Dans une série policière, c’est la dernière question de l’inspecteur Colombo, sur le pas-de-porte, qui est toujours la plus révélatrice. Et dans le panel de l’Apec, le 24e slide de la présentation des chiffres annuels de l’emploi des cadres (1), révèle ainsi que « 47 % des cadres de la région ressentent l’envie de démissionner de temps en temps ou régulièrement ». Le blues du cadre du Midi n’est donc pas une légende.
Et le constat de ce mal-être au travail est confirmé par les réponses à la question suivante : « Quelle importance accorderiez-vous à chacun de ces critères si vous deviez changer d’entreprise ? » Viens en premier à 58 % « l’équilibre entre la vie personnelle et la vie professionnelle » ; vient en 2e position « l’intérêt des missions » à 55 % et enfin à 52 % la rémunération proposée. Un tiercé significatif, puisque derrière la localisation de l’entreprise, c’est-à-dire les trajets domicile-travail envisagés, ne compte que pour 37 %.
Autrement dit, un cadre sur deux envisage, de temps en temps de quitter son boss, et ce qui peut le faire changer d’avis, tient à sa qualité de vie, à l’intérêt du travail et en troisième à la rémunération proposée. Et cette attention à la rémunération devrait interpeller les recruteurs qui, malgré les conseils de l’Apec, persistent à publier des offres d’emploi sans indication de rémunération.
La marque employeur en panne ?
Tous les efforts dont nous parlons souvent sur la qualité de vie au travail, sur la marque employeur, sur la RSE ne sont pas encore partagés par toutes les entreprises. Si un certain nombre d’acteurs novateurs ont compris que la fidélisation de leurs équipes passe par des efforts sur l’intérêt du travail ou sur le respect des managers, la reconnaissance des talents, des filières entières en restent au management de papa, comme le commerce, l’hôtellerie-restauration, les services à la personne, etc.

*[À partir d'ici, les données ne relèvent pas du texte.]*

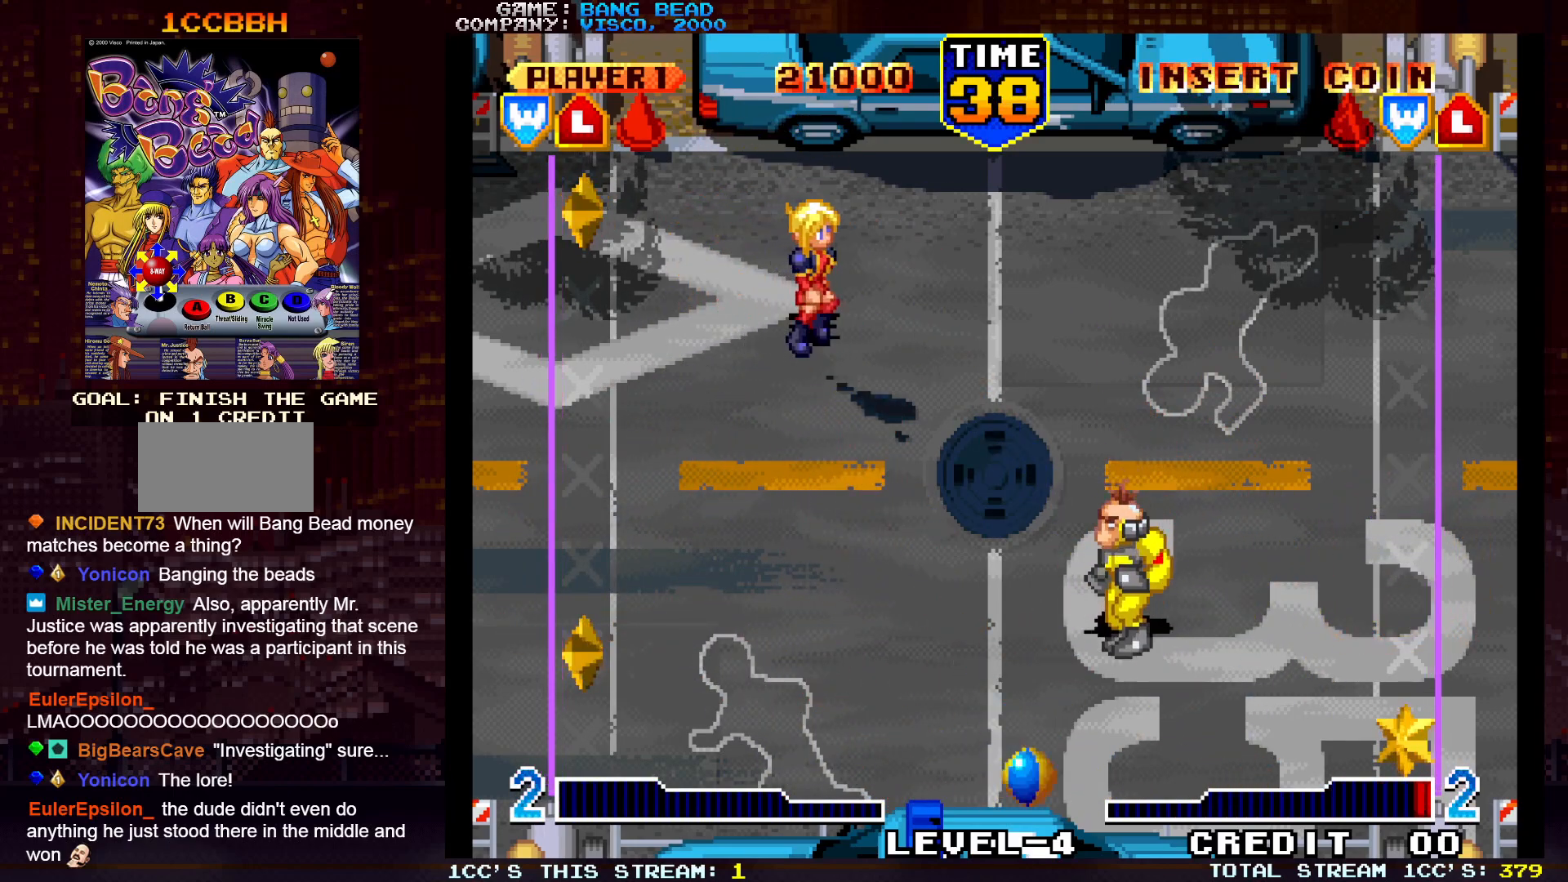
{"dt_ms": 500, "buttons": [], "left_stick": "left", "events": [[217, "left_stick", "down"], [400, "left_stick", "left"]]}
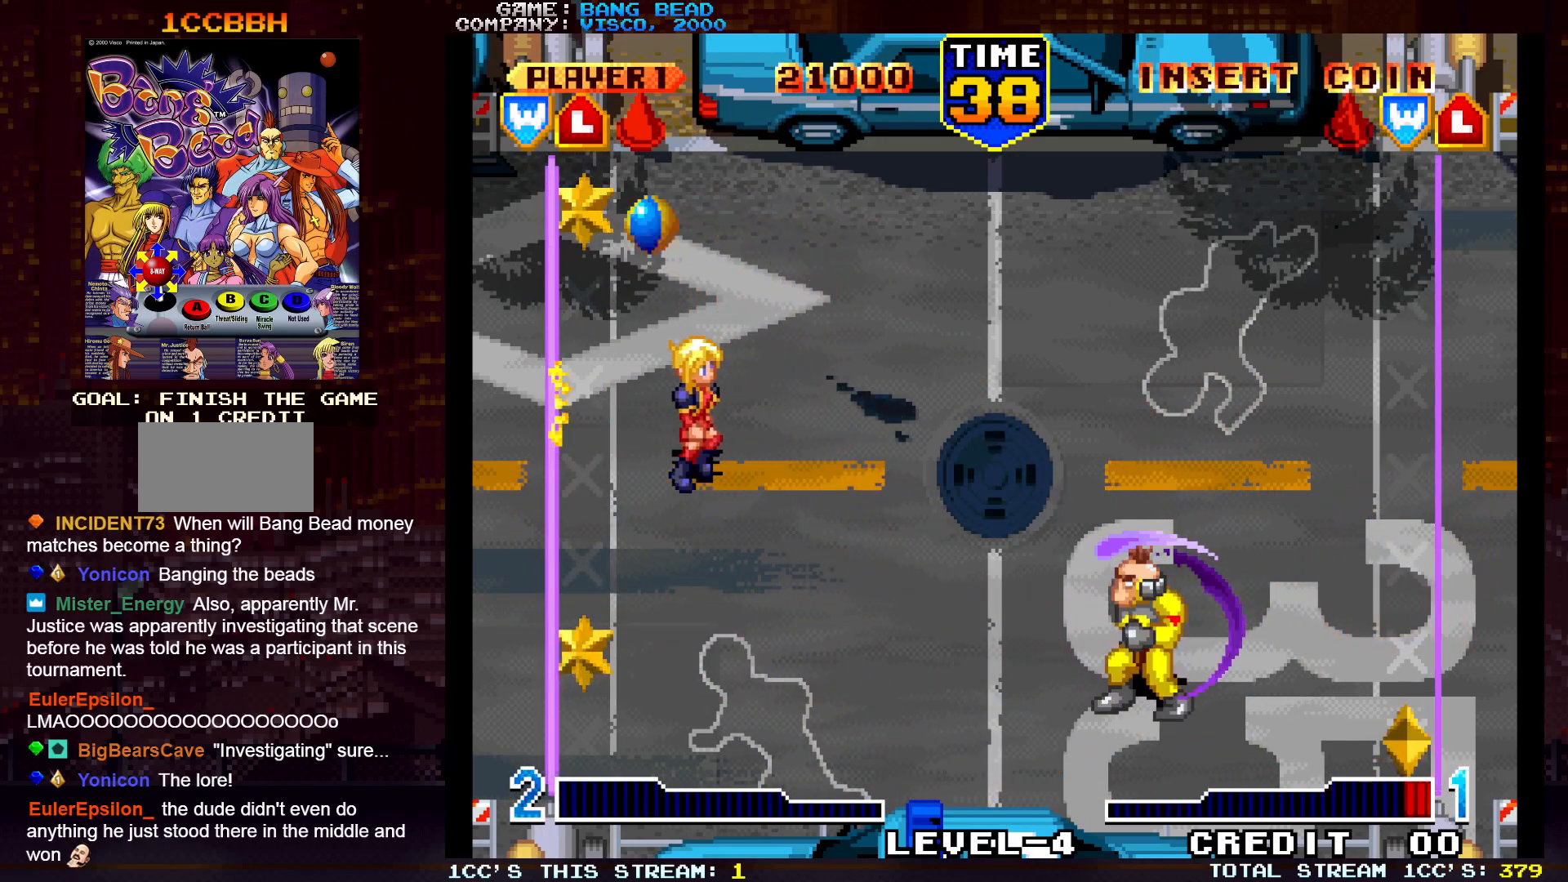
{"dt_ms": 500, "buttons": [], "left_stick": "center", "events": [[17, "left_stick", "center"]]}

L’Apec confirme le déphasage qu’il y a entre les attentes des salariés sur le télétravail et une vision patronale qui tend à recentrer, sous une autorité physiquement visible, le travail quotidien. Alors que les jeunes en particulier ont besoin qu’on leur accorde confiance et autonomie. Plus d’un tiers des cadres (37 %) s’affirme être prêt à « entreprendre des démarches actives afin de changer d’entreprise ». Mais seulement 6 % passeront à l’acte !
La responsabilité sociétale et environnementale s’est imposée, mais elle a encore, comme on dit pudiquement, des marges de progrès. Les professions ne pourront pas longtemps rester conservatrices au point de vue social sociétal et environnemental tout en se plaignant de rencontrer des difficultés de recrutement. 10 030 cadres séniors de 55 ans et plus sont inscrits à France Travail au 31 décembre 2024, une ressource toujours négligée par les recruteurs.
Les chiffres de l’année 2024 présentés par le délégué régional Anthony Fumard le 3 avril 2025 montrent toujours une grande tension sur le marché des cadres, même avec une baisse des recrutements. Notre région compte 249 972 cadres en emploi, dont 127 161 sur le seul département des Bouches-du-Rhône.
Une baisse des recrutements informatiques
En 2024, les recrutements ont retrouvé le niveau de 2022 à 19 260 (en chute de 11 %) et il devraient se stabiliser en 2025. 3 400 postes de cadres ont été créés en 2024 contre 4 780 en 2023, les entreprises semblent avoir pris le parti de la rareté des talents et ont privilégié la promotion interne au recrutement externe en grande difficulté.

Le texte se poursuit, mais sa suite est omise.